In the 1930 comedy Up the River, two inmates break out of prison to help their former roommate avoid a life of crime. The film, which was a modest hit in its time, is largely remembered as the first and only movie that future Hollywood heavyweights and close friends Humphrey Bogart and Spencer Tracy appeared in together.

While making the film, Bogie and Spencer shared the experience of being New York stage actors freshly arrived in Hollywood. “They were both recruited into talkies,” explains James Curtis, author of Spencer Tracy: A Biography, exclusively to Closer.

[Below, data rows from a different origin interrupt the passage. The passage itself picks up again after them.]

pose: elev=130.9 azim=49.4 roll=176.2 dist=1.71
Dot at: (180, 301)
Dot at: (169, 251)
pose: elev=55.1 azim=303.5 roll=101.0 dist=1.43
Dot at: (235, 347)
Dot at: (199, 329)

Despite a professional respect that developed on set, Bogie’s drinking created a wall between them. “Bogie was a heavy drinker, but not an alcoholic, and Spencer had to watch that very carefully. He did not like being around heavy drinkers too much because it was too tempting for him,” explains Curtis, who adds that Spencer’s troubles with alcohol also impacted his friendship with Clark Gable, another hard drinker. “Spencer was constantly battling the impulse to drink. Sometimes he won and sometimes he lost. There were whole periods of time where he didn’t touch this stuff.”

By the dawn of the 1950s, both stars were at the top of their game. Spencer had become the first actor to win two consecutive Academy Awards — for 1937’s Captains Courageous and 1938’s Boys Town — while 1942’s Casablanca propelled Bogie to the top of Hollywood’s A-list. “It was a pretty exclusive club,” notes Curtis.

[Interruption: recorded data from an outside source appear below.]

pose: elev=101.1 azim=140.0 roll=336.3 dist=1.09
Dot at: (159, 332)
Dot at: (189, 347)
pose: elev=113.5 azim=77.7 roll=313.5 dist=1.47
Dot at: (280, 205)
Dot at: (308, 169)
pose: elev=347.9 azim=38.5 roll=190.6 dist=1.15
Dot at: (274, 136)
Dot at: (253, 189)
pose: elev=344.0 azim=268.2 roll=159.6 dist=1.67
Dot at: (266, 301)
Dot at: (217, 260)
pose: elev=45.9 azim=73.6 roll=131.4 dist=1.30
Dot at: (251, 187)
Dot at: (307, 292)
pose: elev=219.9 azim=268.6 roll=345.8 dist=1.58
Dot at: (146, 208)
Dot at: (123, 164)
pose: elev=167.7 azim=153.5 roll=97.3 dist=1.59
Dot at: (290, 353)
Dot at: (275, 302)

Bogie arrived on the set of The African Queen in 1951 for a scheduled eight-week shoot in the Democratic Republic of the Congo (then the Belgian Congo) with his wife, Lauren Bacall. “[She] was there but strictly as a wife — she used to come out and help with the lunch,” recalls script supervisor Angela Allen, who notes that everyone, including the film’s stars, Bogie and Katharine Hepburn, camped together in “primitive” conditions. The jungles were teeming with hungry ants and leeches. Contaminated drinking water made everyone sick (except Bogie and director John Huston who stuck to alcohol). “Whenever a fly bit me or Huston, it dropped dead,” quipped Bogie.

In the midst of the chaos, Katharine and Lauren became fast friends. “She was loyal, demanding, pure and purely demanding, open, reserved, formally informal, proud, intimidating, exasperating, funny, touching,” wrote Lauren of her friend.

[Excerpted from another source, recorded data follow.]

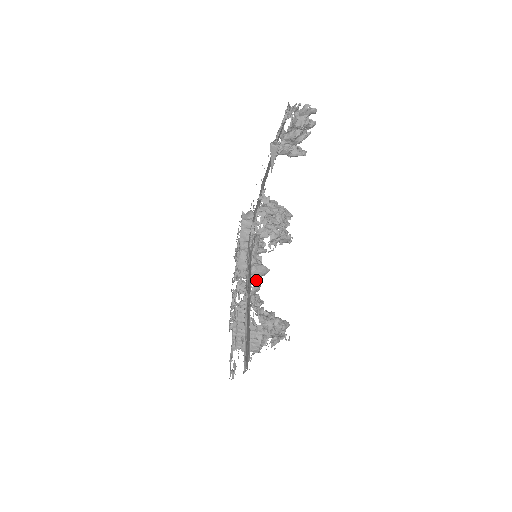
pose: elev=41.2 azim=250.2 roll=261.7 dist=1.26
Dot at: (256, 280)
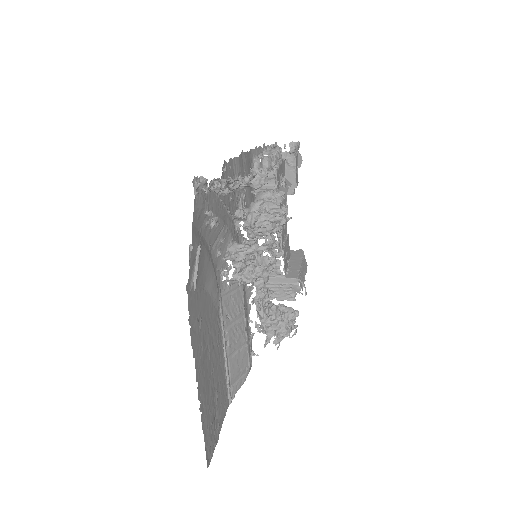
Dot at: (259, 280)
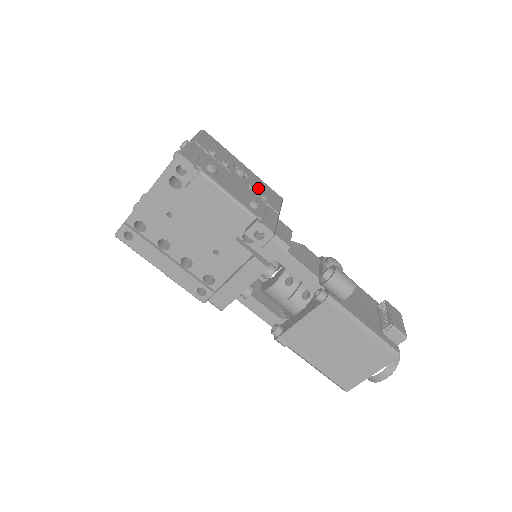
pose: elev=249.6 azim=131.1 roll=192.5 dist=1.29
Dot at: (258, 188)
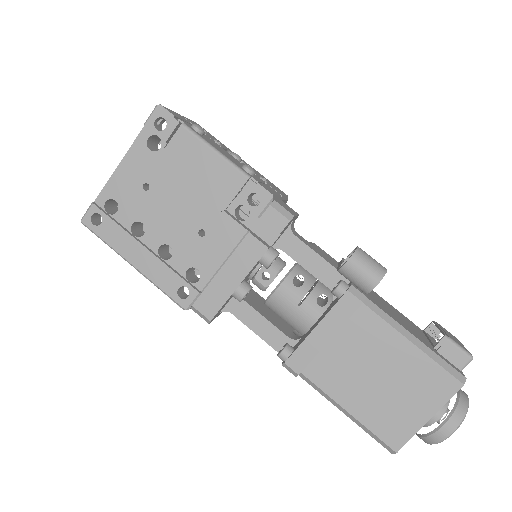
Dot at: (256, 173)
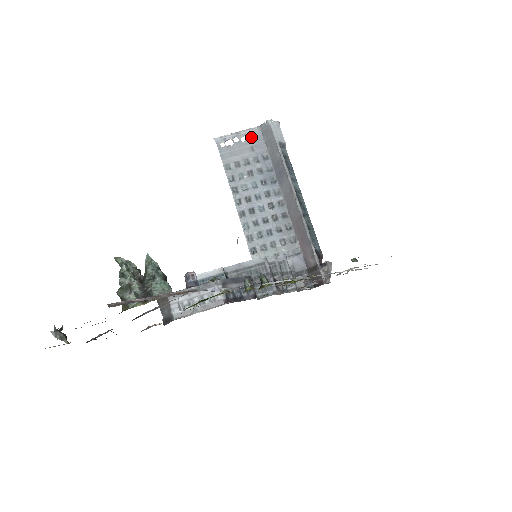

After returning to California, Spencer and Katharine became frequent guests at the Bogart home, where Spencer, who was still married to wife Louise, didn’t have to pretend that Katharine was just a pal. Lauren remembered Katharine as being “blindingly” in love with Spencer.

Spencer and Katharine extended a similar devotion to the Bogarts. When Bogie was dying of cancer, they were near nightly visitors and among the few Lauren would permit to see her dying husband. “Both Bogart and Bacall, I’m sure, were very grateful to them for being there,” says Curtis, who notes that although Lauren asked Spencer to deliver a eulogy, he was too broken up over Bogie’s passing to do so. Hollywood had brought Bogie and Spencer together, but real life had made them friends.